Extracted text
━━━━━━━━━━━━━━━━━━━━

# Caramel just did something amazing!



## TzusnHedgies (Sep 25, 2012)

Well, I think it's amazing anyway! Last night I was talking to my husband about how hedgehogs poop all over their wheels. I said that I wish that when they realized they have to go, they would hop off the wheel and go use the bathroom. Caramel did almost just that for the first time! I saw his tail go up when he was running on his wheel, so I thought- oh great. Well, he stopped, turned around so that his butt was aimed outside of the wheel on the shavings. Then he pooped! The wheel is perfectly clean! :shock: It's like- ask and you shall receive!!


----------



## LizardGirl (Aug 25, 2008)

Hahaha! I wish mine would do that!


----------



## Shell (Aug 23, 2012)

Sounds like he doesn't like his foot baths. lol
Smart little man.


----------



## AngelaH (Jul 24, 2012)

What a smart guy! And I'm jealous that he wheels in front of you too! :lol: I got lucky because Thistle self-cleans her poop boots, but not so lucky with the wheel.

━━━━━━━━━━━━━━━━━━━━

Brief A
In the hedgehog forum thread, translate this sentence into Spanish: "Last night I was talking to my husband about how hedgehogs poop all over their wheels."
Brief B
Condense the paragraph of the hedgehog forum thread that begins "Well, I think it's amazing anyway!" into a short bulleted list that keeps its main facts.

━━━━━━━━━━━━━━━━━━━━

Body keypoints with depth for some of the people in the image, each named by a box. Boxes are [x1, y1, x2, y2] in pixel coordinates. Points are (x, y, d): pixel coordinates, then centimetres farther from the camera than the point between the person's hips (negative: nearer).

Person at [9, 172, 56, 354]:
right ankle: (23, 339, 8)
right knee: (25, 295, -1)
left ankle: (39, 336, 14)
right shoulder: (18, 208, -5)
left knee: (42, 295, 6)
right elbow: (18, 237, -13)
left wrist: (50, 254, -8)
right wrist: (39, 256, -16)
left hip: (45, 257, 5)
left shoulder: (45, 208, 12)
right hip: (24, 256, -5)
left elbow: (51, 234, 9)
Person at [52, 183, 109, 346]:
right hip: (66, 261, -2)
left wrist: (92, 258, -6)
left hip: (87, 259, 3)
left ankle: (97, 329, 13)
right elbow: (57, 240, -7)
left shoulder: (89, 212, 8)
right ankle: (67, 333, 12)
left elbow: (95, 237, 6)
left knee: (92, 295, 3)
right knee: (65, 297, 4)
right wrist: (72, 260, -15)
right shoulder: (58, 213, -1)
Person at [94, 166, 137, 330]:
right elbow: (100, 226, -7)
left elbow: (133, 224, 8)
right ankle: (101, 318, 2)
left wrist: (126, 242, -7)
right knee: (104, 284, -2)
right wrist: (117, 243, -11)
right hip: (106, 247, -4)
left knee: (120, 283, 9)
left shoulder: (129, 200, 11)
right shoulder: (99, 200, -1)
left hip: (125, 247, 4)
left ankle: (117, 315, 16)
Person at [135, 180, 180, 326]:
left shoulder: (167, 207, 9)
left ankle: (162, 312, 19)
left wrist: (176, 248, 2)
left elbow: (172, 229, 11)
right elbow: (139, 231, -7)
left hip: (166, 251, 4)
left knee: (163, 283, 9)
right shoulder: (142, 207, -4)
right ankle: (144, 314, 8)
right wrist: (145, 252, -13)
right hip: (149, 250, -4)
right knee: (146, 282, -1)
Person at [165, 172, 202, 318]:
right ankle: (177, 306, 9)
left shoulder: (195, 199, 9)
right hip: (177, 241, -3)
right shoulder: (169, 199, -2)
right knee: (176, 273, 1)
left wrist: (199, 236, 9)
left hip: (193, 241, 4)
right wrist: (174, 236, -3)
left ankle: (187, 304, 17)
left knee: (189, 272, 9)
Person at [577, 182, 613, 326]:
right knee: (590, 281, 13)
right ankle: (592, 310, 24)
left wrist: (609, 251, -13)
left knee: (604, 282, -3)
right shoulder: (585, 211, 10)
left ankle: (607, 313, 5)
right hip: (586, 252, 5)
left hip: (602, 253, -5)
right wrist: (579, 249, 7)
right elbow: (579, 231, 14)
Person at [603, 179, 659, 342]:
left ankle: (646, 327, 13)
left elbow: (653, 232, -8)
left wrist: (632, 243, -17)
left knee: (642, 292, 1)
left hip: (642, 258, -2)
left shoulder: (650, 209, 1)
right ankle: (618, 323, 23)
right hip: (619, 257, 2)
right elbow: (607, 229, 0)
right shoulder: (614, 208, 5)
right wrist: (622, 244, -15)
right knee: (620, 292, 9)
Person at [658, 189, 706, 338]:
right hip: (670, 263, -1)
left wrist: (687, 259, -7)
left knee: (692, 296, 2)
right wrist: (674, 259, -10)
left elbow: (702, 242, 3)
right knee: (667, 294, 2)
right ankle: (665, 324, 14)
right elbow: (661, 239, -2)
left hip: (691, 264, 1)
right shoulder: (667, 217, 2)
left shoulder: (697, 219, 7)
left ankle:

━━━━━━━━━━━━━━━━━━━━

Your solution A
Anoche estaba hablando con mi esposo sobre cómo los erizos hacen caca por toda su rueda.

Your solution B
- The night before, the poster told their husband they wished hedgehogs would get off the wheel to relieve themselves instead of pooping on it.
- For the first time, Caramel did almost exactly that.
- While running on his wheel, he raised his tail, stopped, and turned so his rear faced outside the wheel over the shavings.
- He pooped there and left the wheel perfectly clean.
- The poster likens it to "ask and you shall receive."